Before starting a process, the creator modifies the root VMAR for the process. For example, the creator maps the vDSO and allocates a stack for the initial thread. The structure of the VMAR when the process is started is part of the system ABI.

Job policy

Processes are run in jobs, which can apply policy to the processes and jobs they contain. The job policy applied to processes is part of the system ABI. For example, components run in processes with ZX_POL_NEW_PROCESS set to ZX_POL_ACTION_DENY, which forces components to use the fuchsia.process.Launcher service to create processes rather than issuing the zx_process_create system call directly.

Vulkan ICD

Components that use the Vulkan API for hardware accelerated graphics link against libvulkan.so and specify the vulkan feature in their manifests. This library is provided by the package that contains the component and therefore is not part of the system ABI. However, libvulkan.so loads another shared library, called the Vulkan Installable Client Driver (Vulkan ICD).

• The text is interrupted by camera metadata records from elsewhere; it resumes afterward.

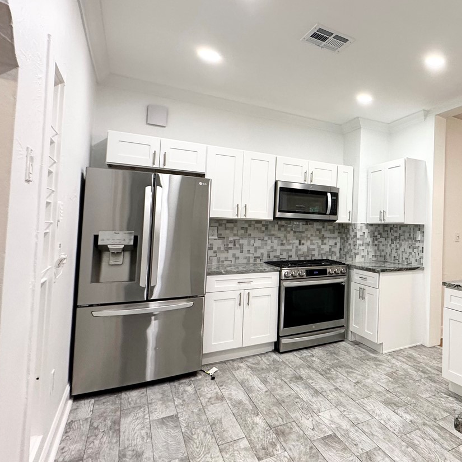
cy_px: 217
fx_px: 362
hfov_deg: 54.5
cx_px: 435
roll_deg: -1.3
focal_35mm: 24
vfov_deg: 65.0
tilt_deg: +2.5
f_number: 2.2
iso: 200
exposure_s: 1/120
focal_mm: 2.22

The Vulkan ICD is loaded using fuchsia.vulkan.loader.Loader, which means the library is provided by the system itself rather than the package that contains the component. For this reason, the Vulkan ICD is part of the system ABI.

The Vulkan ICD is an ELF shared library that exports exactly three symbols. These symbols are reserved for use by the Vulkan ICD and should not be used directly.

  • vk_icdGetInstanceProcAddr
  • vk_icdNegotiateLoaderICDInterfaceVersion
  • vk_icdInitializeOpenInNamespaceCallback

In addition, the Vulkan ICD shared library has a NEEDED section that lists several shared libraries upon which the Vulkan ICD depends. The package containing the component is required to provide these shared libraries.

The Vulkan ICD also imports a number of symbols. The conventions around these imported symbols, for example their parameters and semantics, are part of the system ABI.

Currently, the NEEDED section and the list of imported symbols for the Vulkan ICD are both larger than we desire. Hopefully we will be able to minimize these aspects of the system ABI.

Sockets

Datagram framing

Datagram sockets used for networking include a frame that specifies the network address associated with the datagram. This frame is also part of the system ABI.

Terminal protocol

Programs that run in the terminal communicate with the terminal using the Fuchsia Terminal Protocol, which is a text-based protocol similar to vt100. This protocol is also exposed over the network through ssh, both by clients that expect incoming ssh connections to support this protocol and by servers that expect outgoing ssh connections to support this protocol.